Saved data entries:
[Start of section]
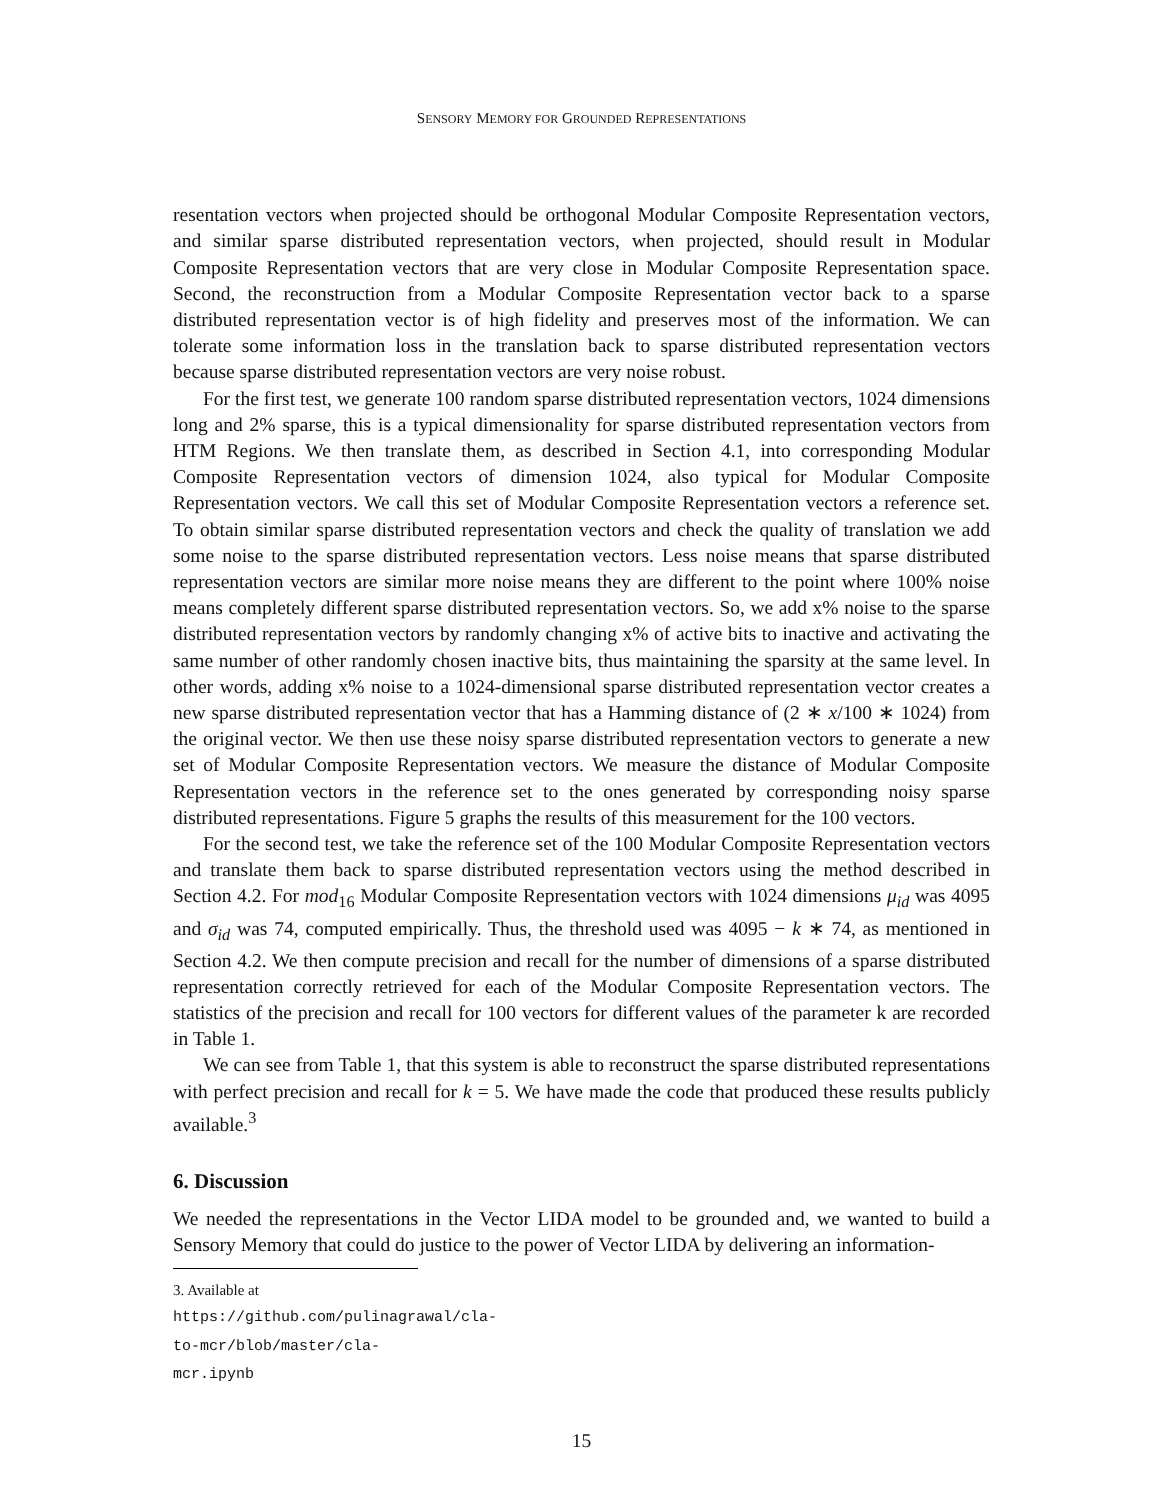SENSORY MEMORY FOR GROUNDED REPRESENTATIONS
resentation vectors when projected should be orthogonal Modular Composite Representation vectors, and similar sparse distributed representation vectors, when projected, should result in Modular Composite Representation vectors that are very close in Modular Composite Representation space. Second, the reconstruction from a Modular Composite Representation vector back to a sparse distributed representation vector is of high fidelity and preserves most of the information. We can tolerate some information loss in the translation back to sparse distributed representation vectors because sparse distributed representation vectors are very noise robust.
For the first test, we generate 100 random sparse distributed representation vectors, 1024 dimensions long and 2% sparse, this is a typical dimensionality for sparse distributed representation vectors from HTM Regions. We then translate them, as described in Section 4.1, into corresponding Modular Composite Representation vectors of dimension 1024, also typical for Modular Composite Representation vectors. We call this set of Modular Composite Representation vectors a reference set. To obtain similar sparse distributed representation vectors and check the quality of translation we add some noise to the sparse distributed representation vectors. Less noise means that sparse distributed representation vectors are similar more noise means they are different to the point where 100% noise means completely different sparse distributed representation vectors. So, we add x% noise to the sparse distributed representation vectors by randomly changing x% of active bits to inactive and activating the same number of other randomly chosen inactive bits, thus maintaining the sparsity at the same level. In other words, adding x% noise to a 1024-dimensional sparse distributed representation vector creates a new sparse distributed representation vector that has a Hamming distance of (2 ∗ x/100 ∗ 1024) from the original vector. We then use these noisy sparse distributed representation vectors to generate a new set of Modular Composite Representation vectors. We measure the distance of Modular Composite Representation vectors in the reference set to the ones generated by corresponding noisy sparse distributed representations. Figure 5 graphs the results of this measurement for the 100 vectors.
For the second test, we take the reference set of the 100 Modular Composite Representation vectors and translate them back to sparse distributed representation vectors using the method described in Section 4.2. For mod<sub>16</sub> Modular Composite Representation vectors with 1024 dimensions μ<sub>id</sub> was 4095 and σ<sub>id</sub> was 74, computed empirically. Thus, the threshold used was 4095 − k ∗ 74, as mentioned in Section 4.2. We then compute precision and recall for the number of dimensions of a sparse distributed representation correctly retrieved for each of the Modular Composite Representation vectors. The statistics of the precision and recall for 100 vectors for different values of the parameter k are recorded in Table 1.
We can see from Table 1, that this system is able to reconstruct the sparse distributed representations with perfect precision and recall for k = 5. We have made the code that produced these results publicly available.<sup>3</sup>
6. Discussion
We needed the representations in the Vector LIDA model to be grounded and, we wanted to build a Sensory Memory that could do justice to the power of Vector LIDA by delivering an information-
3. Available at https://github.com/pulinagrawal/cla-to-mcr/blob/master/cla-mcr.ipynb
15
[End of section]
Could you print exactly the lines from the one containing "We needed the" through the last line of the records above?

ANSWER SPACE:
We needed the representations in the Vector LIDA model to be grounded and, we wanted to build a Sensory Memory that could do justice to the power of Vector LIDA by delivering an information-
3. Available at https://github.com/pulinagrawal/cla-to-mcr/blob/master/cla-mcr.ipynb
15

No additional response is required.